REQUIRED TASKS ->
A – In the discussion excerpt, what would you check before reddit while drinking your coffee?
B – Render the rows as a numbered list, starting at the line with "family: Convolvulaceae" and continuing through the final line of the rows, both included. Leave out any blank lines.

EXCERPT PROVIDED ->
>>>>
At that time the combined user base of these sites was probably an order of magnitude less of present day reddit.
I believe that reddit has achieved critical mass, and they can pretty much do any shit they want. They may lose users, but they'll be a drop in the bucket.
The inertia is too large.
Myspace, Digg and Slashbot thought that too. Look at FB basically a bot farm like reddit. Something new will come along, maybe its Lemmy, it was Voat for a second. Discord, IG, TikTac have all be chipping away at them.
They all will fall down if they over reach.
Not being combative, its just how this goes imo.
Yeah, they can shoot themselves in the foot, and alternatives exist/will appear, but if you have whatever millions of users, and you lose 25%, Reddit will still be a 500 lb gorilla.
Also, we have to remember that the vast majority of users are like your typical FB users; mindless and couldn't care less about these changes.
Reddit predates doomscrolling. It wasn't even originally algorithmic if I recall, just entirely user driven.
Digg, reddit, Slashdot and others were and are doomscrolling in nature.
Also, while the main input was upvotes, your home was a combination of weights between front page and your subscriptions. Maybe crude by today's standards, but algorithms.
It absolutely wasn't doomscrolling thirteen years ago. Upvotes took things to the front page if you fucked with that. Otherwise it was just another forum, except it had sub forums for literally everything. One forum to rule them all. It wasn't even legitimately a "social media" till after they released the official app and "new reddit." Were you even out of school back when reddit was coming up? It wasn't an infinite scroll and was intended to be checked once a day. You'd check reddit after your emails while drinking your coffee. Like, it absolutely wasn't doomscrolling. Doomscrolling wasn't a thing. It was just a forum for any/every thing and people largely hung out in whatever corners they settled into. Like every post used to be filled with professionals or experts on the subject and there was considerable valuable discussion. Old reddit was very much a remnant of the old internet.
<<<<
SUPPLIED DATA ->
>>>>
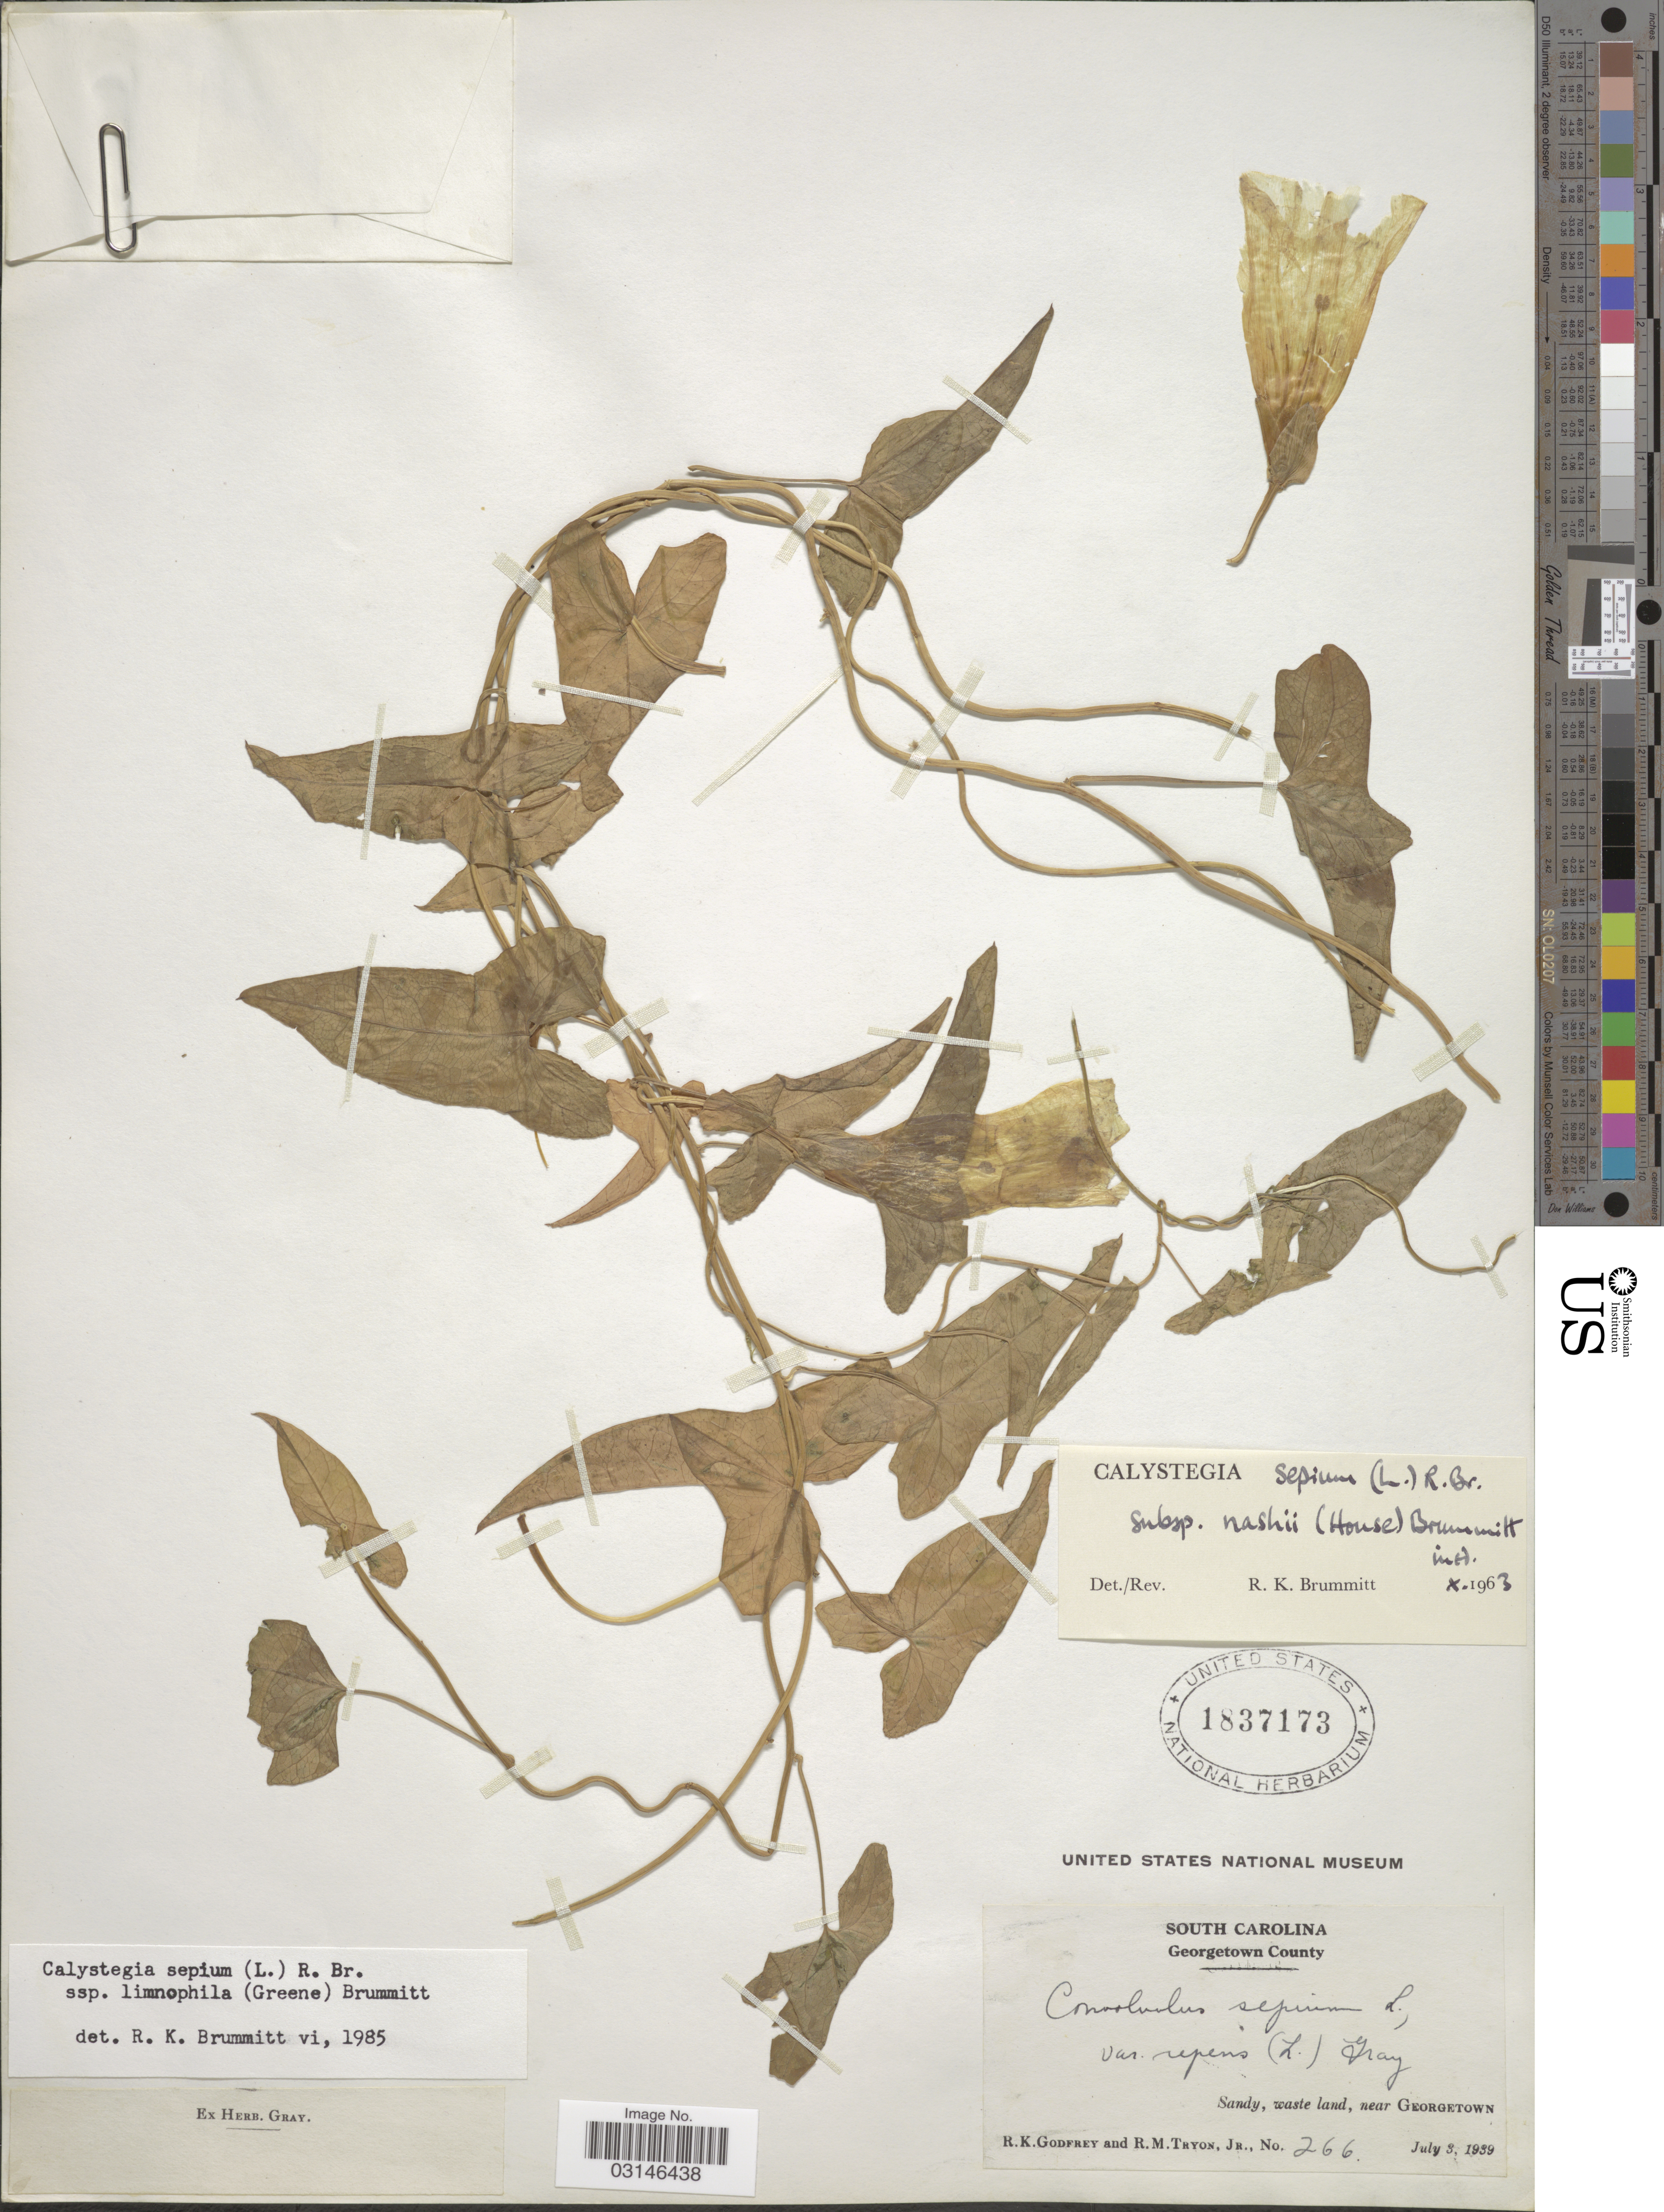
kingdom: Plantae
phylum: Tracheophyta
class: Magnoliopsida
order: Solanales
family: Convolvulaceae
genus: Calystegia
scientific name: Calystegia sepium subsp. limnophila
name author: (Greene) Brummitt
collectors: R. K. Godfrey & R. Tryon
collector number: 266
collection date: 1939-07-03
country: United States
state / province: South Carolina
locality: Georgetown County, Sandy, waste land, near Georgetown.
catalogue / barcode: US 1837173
<<<<
RESPONSES ->
A – Your emails.

B –
1. family: Convolvulaceae
2. genus: Calystegia
3. scientific name: Calystegia sepium subsp. limnophila
4. name author: (Greene) Brummitt
5. collectors: R. K. Godfrey & R. Tryon
6. collector number: 266
7. collection date: 1939-07-03
8. country: United States
9. state / province: South Carolina
10. locality: Georgetown County, Sandy, waste land, near Georgetown.
11. catalogue / barcode: US 1837173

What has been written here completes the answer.